EXERCISE MATERIALS:
------------------------------------------------------------

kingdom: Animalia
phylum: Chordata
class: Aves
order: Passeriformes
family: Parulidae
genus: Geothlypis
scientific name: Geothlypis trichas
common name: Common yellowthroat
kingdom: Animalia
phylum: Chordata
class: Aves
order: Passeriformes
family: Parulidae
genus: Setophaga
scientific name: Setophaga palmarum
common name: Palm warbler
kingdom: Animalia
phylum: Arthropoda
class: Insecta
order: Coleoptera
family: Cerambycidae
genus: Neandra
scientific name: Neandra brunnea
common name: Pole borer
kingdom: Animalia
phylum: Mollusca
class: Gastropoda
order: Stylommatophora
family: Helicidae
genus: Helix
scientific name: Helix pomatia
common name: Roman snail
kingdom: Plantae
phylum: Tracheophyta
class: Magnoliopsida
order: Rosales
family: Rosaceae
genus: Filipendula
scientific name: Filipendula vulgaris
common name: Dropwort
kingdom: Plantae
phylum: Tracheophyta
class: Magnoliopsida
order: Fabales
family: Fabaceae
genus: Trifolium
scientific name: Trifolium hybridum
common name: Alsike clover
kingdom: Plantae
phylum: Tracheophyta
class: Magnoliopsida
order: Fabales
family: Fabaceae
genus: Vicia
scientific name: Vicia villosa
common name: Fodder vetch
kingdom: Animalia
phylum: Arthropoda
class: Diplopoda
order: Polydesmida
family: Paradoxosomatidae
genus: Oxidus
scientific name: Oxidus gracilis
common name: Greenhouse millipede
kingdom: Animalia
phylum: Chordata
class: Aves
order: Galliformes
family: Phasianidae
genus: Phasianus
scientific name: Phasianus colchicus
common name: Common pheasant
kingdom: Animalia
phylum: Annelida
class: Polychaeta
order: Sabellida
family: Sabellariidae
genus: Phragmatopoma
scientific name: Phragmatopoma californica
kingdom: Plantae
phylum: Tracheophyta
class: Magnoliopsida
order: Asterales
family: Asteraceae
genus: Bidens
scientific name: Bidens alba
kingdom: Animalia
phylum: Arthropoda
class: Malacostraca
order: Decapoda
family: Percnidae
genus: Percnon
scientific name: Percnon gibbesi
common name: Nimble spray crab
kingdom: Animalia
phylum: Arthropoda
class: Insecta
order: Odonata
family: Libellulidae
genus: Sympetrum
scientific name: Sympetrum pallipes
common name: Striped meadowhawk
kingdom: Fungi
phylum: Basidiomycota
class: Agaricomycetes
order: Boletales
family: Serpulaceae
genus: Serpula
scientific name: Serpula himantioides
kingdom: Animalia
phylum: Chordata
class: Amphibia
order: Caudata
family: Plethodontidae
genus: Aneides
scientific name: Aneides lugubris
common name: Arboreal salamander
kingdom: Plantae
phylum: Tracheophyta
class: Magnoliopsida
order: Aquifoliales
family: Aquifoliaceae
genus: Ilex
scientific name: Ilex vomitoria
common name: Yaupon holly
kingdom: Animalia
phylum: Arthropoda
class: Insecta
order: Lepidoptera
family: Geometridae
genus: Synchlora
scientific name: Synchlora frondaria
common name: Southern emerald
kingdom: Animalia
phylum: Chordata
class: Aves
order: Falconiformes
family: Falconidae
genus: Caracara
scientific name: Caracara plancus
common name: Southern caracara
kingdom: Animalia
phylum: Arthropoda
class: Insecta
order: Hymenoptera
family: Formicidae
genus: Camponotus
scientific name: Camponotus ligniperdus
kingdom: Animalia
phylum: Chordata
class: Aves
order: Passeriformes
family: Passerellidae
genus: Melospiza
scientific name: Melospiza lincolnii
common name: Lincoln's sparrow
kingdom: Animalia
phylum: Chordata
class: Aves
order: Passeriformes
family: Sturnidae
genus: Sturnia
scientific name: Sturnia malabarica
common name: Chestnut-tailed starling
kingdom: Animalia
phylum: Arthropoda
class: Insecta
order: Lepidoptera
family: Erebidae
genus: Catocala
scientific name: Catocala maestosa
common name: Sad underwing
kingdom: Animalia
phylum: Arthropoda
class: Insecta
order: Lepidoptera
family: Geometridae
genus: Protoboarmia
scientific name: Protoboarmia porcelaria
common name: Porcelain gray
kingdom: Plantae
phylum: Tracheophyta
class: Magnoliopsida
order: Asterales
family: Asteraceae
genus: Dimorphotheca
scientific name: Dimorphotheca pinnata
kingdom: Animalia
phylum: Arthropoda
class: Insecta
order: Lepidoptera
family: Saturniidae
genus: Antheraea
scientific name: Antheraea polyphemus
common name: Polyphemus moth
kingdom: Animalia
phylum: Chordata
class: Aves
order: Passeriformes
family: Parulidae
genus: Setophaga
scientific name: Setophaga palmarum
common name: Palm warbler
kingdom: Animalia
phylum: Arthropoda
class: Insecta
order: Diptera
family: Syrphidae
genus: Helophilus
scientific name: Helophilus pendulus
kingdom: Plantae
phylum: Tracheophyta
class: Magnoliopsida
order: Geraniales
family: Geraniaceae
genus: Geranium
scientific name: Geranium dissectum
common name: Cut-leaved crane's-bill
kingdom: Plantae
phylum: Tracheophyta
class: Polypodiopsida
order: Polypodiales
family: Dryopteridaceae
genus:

------------------------------------------------------------

STATED TASK:
Update the material by replacing every "common name" with "vernacular name" and leaving every other line unchanged.

RESPONSE TO THE EXERCISE:
kingdom: Animalia
phylum: Chordata
class: Aves
order: Passeriformes
family: Parulidae
genus: Geothlypis
scientific name: Geothlypis trichas
vernacular name: Common yellowthroat
kingdom: Animalia
phylum: Chordata
class: Aves
order: Passeriformes
family: Parulidae
genus: Setophaga
scientific name: Setophaga palmarum
vernacular name: Palm warbler
kingdom: Animalia
phylum: Arthropoda
class: Insecta
order: Coleoptera
family: Cerambycidae
genus: Neandra
scientific name: Neandra brunnea
vernacular name: Pole borer
kingdom: Animalia
phylum: Mollusca
class: Gastropoda
order: Stylommatophora
family: Helicidae
genus: Helix
scientific name: Helix pomatia
vernacular name: Roman snail
kingdom: Plantae
phylum: Tracheophyta
class: Magnoliopsida
order: Rosales
family: Rosaceae
genus: Filipendula
scientific name: Filipendula vulgaris
vernacular name: Dropwort
kingdom: Plantae
phylum: Tracheophyta
class: Magnoliopsida
order: Fabales
family: Fabaceae
genus: Trifolium
scientific name: Trifolium hybridum
vernacular name: Alsike clover
kingdom: Plantae
phylum: Tracheophyta
class: Magnoliopsida
order: Fabales
family: Fabaceae
genus: Vicia
scientific name: Vicia villosa
vernacular name: Fodder vetch
kingdom: Animalia
phylum: Arthropoda
class: Diplopoda
order: Polydesmida
family: Paradoxosomatidae
genus: Oxidus
scientific name: Oxidus gracilis
vernacular name: Greenhouse millipede
kingdom: Animalia
phylum: Chordata
class: Aves
order: Galliformes
family: Phasianidae
genus: Phasianus
scientific name: Phasianus colchicus
vernacular name: Common pheasant
kingdom: Animalia
phylum: Annelida
class: Polychaeta
order: Sabellida
family: Sabellariidae
genus: Phragmatopoma
scientific name: Phragmatopoma californica
kingdom: Plantae
phylum: Tracheophyta
class: Magnoliopsida
order: Asterales
family: Asteraceae
genus: Bidens
scientific name: Bidens alba
kingdom: Animalia
phylum: Arthropoda
class: Malacostraca
order: Decapoda
family: Percnidae
genus: Percnon
scientific name: Percnon gibbesi
vernacular name: Nimble spray crab
kingdom: Animalia
phylum: Arthropoda
class: Insecta
order: Odonata
family: Libellulidae
genus: Sympetrum
scientific name: Sympetrum pallipes
vernacular name: Striped meadowhawk
kingdom: Fungi
phylum: Basidiomycota
class: Agaricomycetes
order: Boletales
family: Serpulaceae
genus: Serpula
scientific name: Serpula himantioides
kingdom: Animalia
phylum: Chordata
class: Amphibia
order: Caudata
family: Plethodontidae
genus: Aneides
scientific name: Aneides lugubris
vernacular name: Arboreal salamander
kingdom: Plantae
phylum: Tracheophyta
class: Magnoliopsida
order: Aquifoliales
family: Aquifoliaceae
genus: Ilex
scientific name: Ilex vomitoria
vernacular name: Yaupon holly
kingdom: Animalia
phylum: Arthropoda
class: Insecta
order: Lepidoptera
family: Geometridae
genus: Synchlora
scientific name: Synchlora frondaria
vernacular name: Southern emerald
kingdom: Animalia
phylum: Chordata
class: Aves
order: Falconiformes
family: Falconidae
genus: Caracara
scientific name: Caracara plancus
vernacular name: Southern caracara
kingdom: Animalia
phylum: Arthropoda
class: Insecta
order: Hymenoptera
family: Formicidae
genus: Camponotus
scientific name: Camponotus ligniperdus
kingdom: Animalia
phylum: Chordata
class: Aves
order: Passeriformes
family: Passerellidae
genus: Melospiza
scientific name: Melospiza lincolnii
vernacular name: Lincoln's sparrow
kingdom: Animalia
phylum: Chordata
class: Aves
order: Passeriformes
family: Sturnidae
genus: Sturnia
scientific name: Sturnia malabarica
vernacular name: Chestnut-tailed starling
kingdom: Animalia
phylum: Arthropoda
class: Insecta
order: Lepidoptera
family: Erebidae
genus: Catocala
scientific name: Catocala maestosa
vernacular name: Sad underwing
kingdom: Animalia
phylum: Arthropoda
class: Insecta
order: Lepidoptera
family: Geometridae
genus: Protoboarmia
scientific name: Protoboarmia porcelaria
vernacular name: Porcelain gray
kingdom: Plantae
phylum: Tracheophyta
class: Magnoliopsida
order: Asterales
family: Asteraceae
genus: Dimorphotheca
scientific name: Dimorphotheca pinnata
kingdom: Animalia
phylum: Arthropoda
class: Insecta
order: Lepidoptera
family: Saturniidae
genus: Antheraea
scientific name: Antheraea polyphemus
vernacular name: Polyphemus moth
kingdom: Animalia
phylum: Chordata
class: Aves
order: Passeriformes
family: Parulidae
genus: Setophaga
scientific name: Setophaga palmarum
vernacular name: Palm warbler
kingdom: Animalia
phylum: Arthropoda
class: Insecta
order: Diptera
family: Syrphidae
genus: Helophilus
scientific name: Helophilus pendulus
kingdom: Plantae
phylum: Tracheophyta
class: Magnoliopsida
order: Geraniales
family: Geraniaceae
genus: Geranium
scientific name: Geranium dissectum
vernacular name: Cut-leaved crane's-bill
kingdom: Plantae
phylum: Tracheophyta
class: Polypodiopsida
order: Polypodiales
family: Dryopteridaceae
genus:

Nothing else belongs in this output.